● **Objetivo de la tarea**
Cite sin alteración alguna cada una de las líneas de los registros que figuran a continuación.

● **Datos de entrada**
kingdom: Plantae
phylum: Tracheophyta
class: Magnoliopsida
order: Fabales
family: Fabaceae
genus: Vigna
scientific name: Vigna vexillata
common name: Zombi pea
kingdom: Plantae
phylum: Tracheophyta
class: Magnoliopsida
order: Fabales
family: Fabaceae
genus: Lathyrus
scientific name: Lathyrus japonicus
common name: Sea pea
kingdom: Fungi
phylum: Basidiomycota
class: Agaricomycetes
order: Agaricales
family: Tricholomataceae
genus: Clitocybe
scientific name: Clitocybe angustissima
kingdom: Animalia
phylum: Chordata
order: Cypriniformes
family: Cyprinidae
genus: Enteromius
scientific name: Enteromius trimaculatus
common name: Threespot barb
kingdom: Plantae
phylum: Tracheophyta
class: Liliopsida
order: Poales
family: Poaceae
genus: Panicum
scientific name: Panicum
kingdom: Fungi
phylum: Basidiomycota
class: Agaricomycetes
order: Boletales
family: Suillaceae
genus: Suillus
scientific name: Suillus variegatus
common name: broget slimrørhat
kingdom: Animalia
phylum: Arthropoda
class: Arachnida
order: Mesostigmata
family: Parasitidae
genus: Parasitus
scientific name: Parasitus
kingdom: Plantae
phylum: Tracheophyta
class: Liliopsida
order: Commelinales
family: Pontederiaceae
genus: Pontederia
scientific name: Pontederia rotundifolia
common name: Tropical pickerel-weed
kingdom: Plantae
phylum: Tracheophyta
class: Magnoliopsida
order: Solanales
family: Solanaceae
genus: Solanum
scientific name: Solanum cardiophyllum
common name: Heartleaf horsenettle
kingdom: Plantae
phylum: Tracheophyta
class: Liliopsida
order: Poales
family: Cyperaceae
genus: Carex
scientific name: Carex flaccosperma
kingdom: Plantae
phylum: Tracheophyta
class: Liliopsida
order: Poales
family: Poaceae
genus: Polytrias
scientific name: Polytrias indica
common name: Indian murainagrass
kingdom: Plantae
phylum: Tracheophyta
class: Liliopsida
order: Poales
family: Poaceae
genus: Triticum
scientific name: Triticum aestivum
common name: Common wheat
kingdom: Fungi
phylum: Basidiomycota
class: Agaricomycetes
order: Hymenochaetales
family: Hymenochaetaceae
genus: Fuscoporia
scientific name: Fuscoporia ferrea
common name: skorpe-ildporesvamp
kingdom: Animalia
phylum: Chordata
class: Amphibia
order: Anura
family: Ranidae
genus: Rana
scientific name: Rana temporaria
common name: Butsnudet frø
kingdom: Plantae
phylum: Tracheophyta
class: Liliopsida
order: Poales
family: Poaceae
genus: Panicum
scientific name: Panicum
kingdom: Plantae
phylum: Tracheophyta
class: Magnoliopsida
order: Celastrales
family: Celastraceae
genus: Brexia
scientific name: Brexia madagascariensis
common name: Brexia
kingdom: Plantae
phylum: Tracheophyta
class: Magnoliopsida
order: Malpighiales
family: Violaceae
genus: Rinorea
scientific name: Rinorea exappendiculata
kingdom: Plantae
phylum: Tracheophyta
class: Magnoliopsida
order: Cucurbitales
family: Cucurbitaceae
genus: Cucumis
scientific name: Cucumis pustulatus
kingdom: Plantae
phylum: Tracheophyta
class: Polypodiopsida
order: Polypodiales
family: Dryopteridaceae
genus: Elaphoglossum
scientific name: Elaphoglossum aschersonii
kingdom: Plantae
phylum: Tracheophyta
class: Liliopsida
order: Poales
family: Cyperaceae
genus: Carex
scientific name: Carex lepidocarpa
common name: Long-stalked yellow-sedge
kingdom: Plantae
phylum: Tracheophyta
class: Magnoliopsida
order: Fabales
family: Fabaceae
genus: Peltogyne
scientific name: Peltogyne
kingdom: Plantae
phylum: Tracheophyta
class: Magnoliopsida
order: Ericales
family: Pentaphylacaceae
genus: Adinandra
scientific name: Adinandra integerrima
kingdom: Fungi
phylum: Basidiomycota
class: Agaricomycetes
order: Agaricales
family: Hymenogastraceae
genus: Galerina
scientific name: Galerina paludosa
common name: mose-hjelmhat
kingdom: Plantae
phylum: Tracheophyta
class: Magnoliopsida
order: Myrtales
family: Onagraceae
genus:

● **Respuesta**
kingdom: Plantae
phylum: Tracheophyta
class: Magnoliopsida
order: Fabales
family: Fabaceae
genus: Vigna
scientific name: Vigna vexillata
common name: Zombi pea
kingdom: Plantae
phylum: Tracheophyta
class: Magnoliopsida
order: Fabales
family: Fabaceae
genus: Lathyrus
scientific name: Lathyrus japonicus
common name: Sea pea
kingdom: Fungi
phylum: Basidiomycota
class: Agaricomycetes
order: Agaricales
family: Tricholomataceae
genus: Clitocybe
scientific name: Clitocybe angustissima
kingdom: Animalia
phylum: Chordata
order: Cypriniformes
family: Cyprinidae
genus: Enteromius
scientific name: Enteromius trimaculatus
common name: Threespot barb
kingdom: Plantae
phylum: Tracheophyta
class: Liliopsida
order: Poales
family: Poaceae
genus: Panicum
scientific name: Panicum
kingdom: Fungi
phylum: Basidiomycota
class: Agaricomycetes
order: Boletales
family: Suillaceae
genus: Suillus
scientific name: Suillus variegatus
common name: broget slimrørhat
kingdom: Animalia
phylum: Arthropoda
class: Arachnida
order: Mesostigmata
family: Parasitidae
genus: Parasitus
scientific name: Parasitus
kingdom: Plantae
phylum: Tracheophyta
class: Liliopsida
order: Commelinales
family: Pontederiaceae
genus: Pontederia
scientific name: Pontederia rotundifolia
common name: Tropical pickerel-weed
kingdom: Plantae
phylum: Tracheophyta
class: Magnoliopsida
order: Solanales
family: Solanaceae
genus: Solanum
scientific name: Solanum cardiophyllum
common name: Heartleaf horsenettle
kingdom: Plantae
phylum: Tracheophyta
class: Liliopsida
order: Poales
family: Cyperaceae
genus: Carex
scientific name: Carex flaccosperma
kingdom: Plantae
phylum: Tracheophyta
class: Liliopsida
order: Poales
family: Poaceae
genus: Polytrias
scientific name: Polytrias indica
common name: Indian murainagrass
kingdom: Plantae
phylum: Tracheophyta
class: Liliopsida
order: Poales
family: Poaceae
genus: Triticum
scientific name: Triticum aestivum
common name: Common wheat
kingdom: Fungi
phylum: Basidiomycota
class: Agaricomycetes
order: Hymenochaetales
family: Hymenochaetaceae
genus: Fuscoporia
scientific name: Fuscoporia ferrea
common name: skorpe-ildporesvamp
kingdom: Animalia
phylum: Chordata
class: Amphibia
order: Anura
family: Ranidae
genus: Rana
scientific name: Rana temporaria
common name: Butsnudet frø
kingdom: Plantae
phylum: Tracheophyta
class: Liliopsida
order: Poales
family: Poaceae
genus: Panicum
scientific name: Panicum
kingdom: Plantae
phylum: Tracheophyta
class: Magnoliopsida
order: Celastrales
family: Celastraceae
genus: Brexia
scientific name: Brexia madagascariensis
common name: Brexia
kingdom: Plantae
phylum: Tracheophyta
class: Magnoliopsida
order: Malpighiales
family: Violaceae
genus: Rinorea
scientific name: Rinorea exappendiculata
kingdom: Plantae
phylum: Tracheophyta
class: Magnoliopsida
order: Cucurbitales
family: Cucurbitaceae
genus: Cucumis
scientific name: Cucumis pustulatus
kingdom: Plantae
phylum: Tracheophyta
class: Polypodiopsida
order: Polypodiales
family: Dryopteridaceae
genus: Elaphoglossum
scientific name: Elaphoglossum aschersonii
kingdom: Plantae
phylum: Tracheophyta
class: Liliopsida
order: Poales
family: Cyperaceae
genus: Carex
scientific name: Carex lepidocarpa
common name: Long-stalked yellow-sedge
kingdom: Plantae
phylum: Tracheophyta
class: Magnoliopsida
order: Fabales
family: Fabaceae
genus: Peltogyne
scientific name: Peltogyne
kingdom: Plantae
phylum: Tracheophyta
class: Magnoliopsida
order: Ericales
family: Pentaphylacaceae
genus: Adinandra
scientific name: Adinandra integerrima
kingdom: Fungi
phylum: Basidiomycota
class: Agaricomycetes
order: Agaricales
family: Hymenogastraceae
genus: Galerina
scientific name: Galerina paludosa
common name: mose-hjelmhat
kingdom: Plantae
phylum: Tracheophyta
class: Magnoliopsida
order: Myrtales
family: Onagraceae
genus:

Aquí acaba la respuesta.